Booming U.S. Junk Bond Market Sees First Pulled Deal Since July
(Bloomberg) -- Junk-rated companies are binging on debt like never before thanks to a pledge from the Federal Reserve to keep rates low and credit markets open. But not every borrower is welcome on board.
Aethon United BR LP, a Texas-based natural gas company, has postponed a $700 million high-yield bond sale that would have refinanced existing debt, according to people with knowledge of the matter who asked not to be identified because the details are private.
The deal is the first to be yanked from the U.S. high-yield bond market since July, when Diamond Resorts pulled a $525 million offering, according to data compiled by Bloomberg.
While the tone in the market for corporate debt has softened in recent days, issuance of junk-rated securities is on track to break an all-time record on Wednesday. Even some of the companies most severely impacted by business disruptions caused by Covid-19 have been able to tap debt markets to refinance maturing obligations or add cash to their balance sheets.
Read more: Junk bond issuance to hit all-time high amid refinancing wave
Aethon didn’t respond to requests for comment. A representative for JPMorgan Chase & Co., the lead arranger of the bond offering, declined to comment.

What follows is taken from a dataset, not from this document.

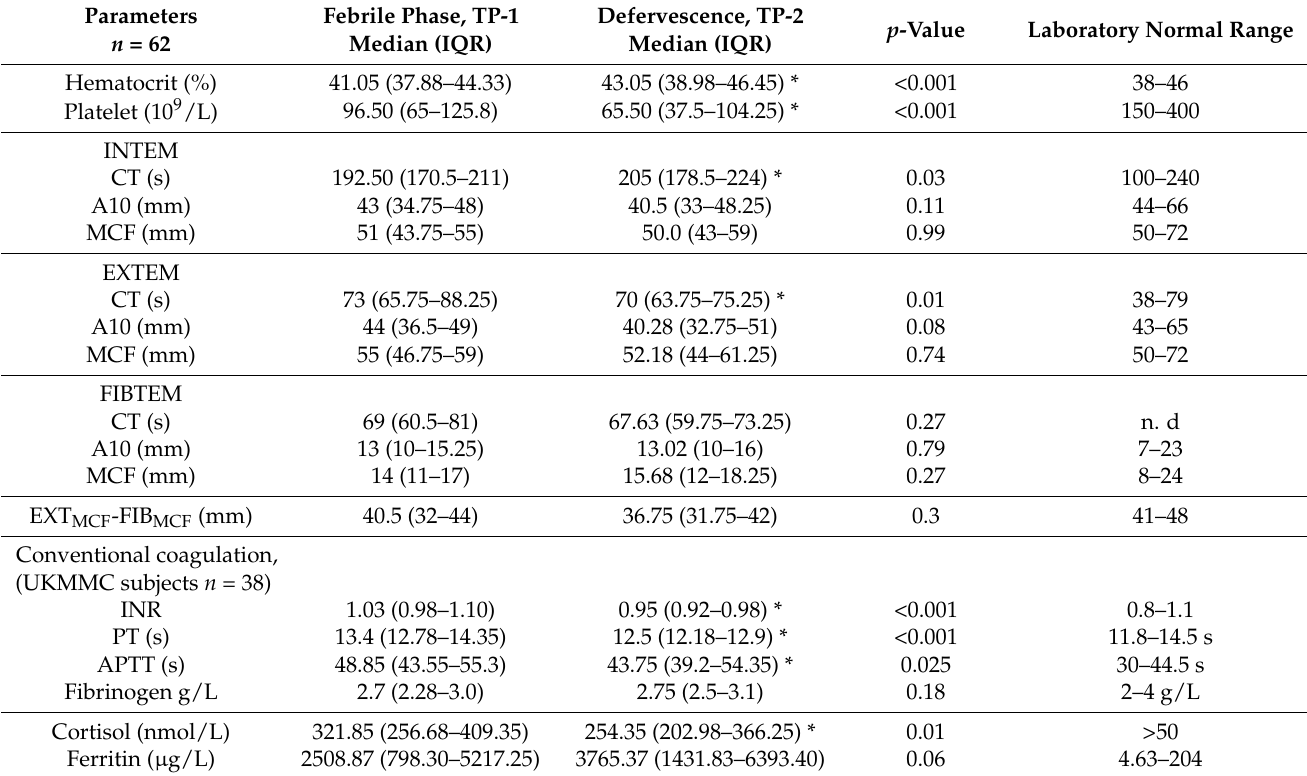
Table 5. The kinetics of hemostatic and biochemical markers in dengue with warning signs between febrile phase and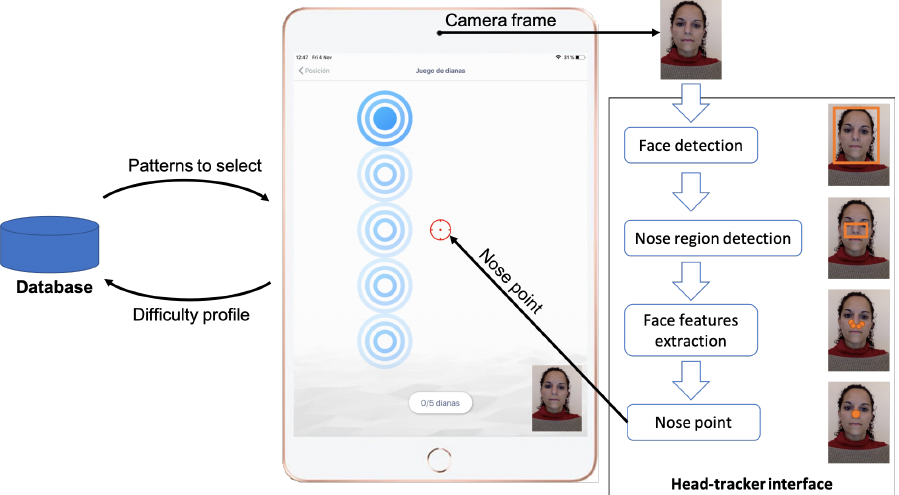
Figure 3. Architecture of the exergame. After selecting a difficulty profile, the mobile application sequentially presents a set of patterns of targets to select with the cursor (gun sight). The head-tracker interface captures a camera frame and returns the position of the nose of the user, which is translated in the position of the cursor through the transfer function described in Section 2.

The company had been sounding out potential investors for the five-year bond sale at a yield in the high 8% to 9% range and originally expected to price the transaction on Sept. 17, according to the people. It planned to use proceeds to repay an existing second-lien loan and borrowing under its revolver.
Credit rating firms had rated the proposed bond in the single-B tier, the middle level of junk. Aethon is expected to burn cash through 2021 as it invests in growing production, according to Fitch Ratings.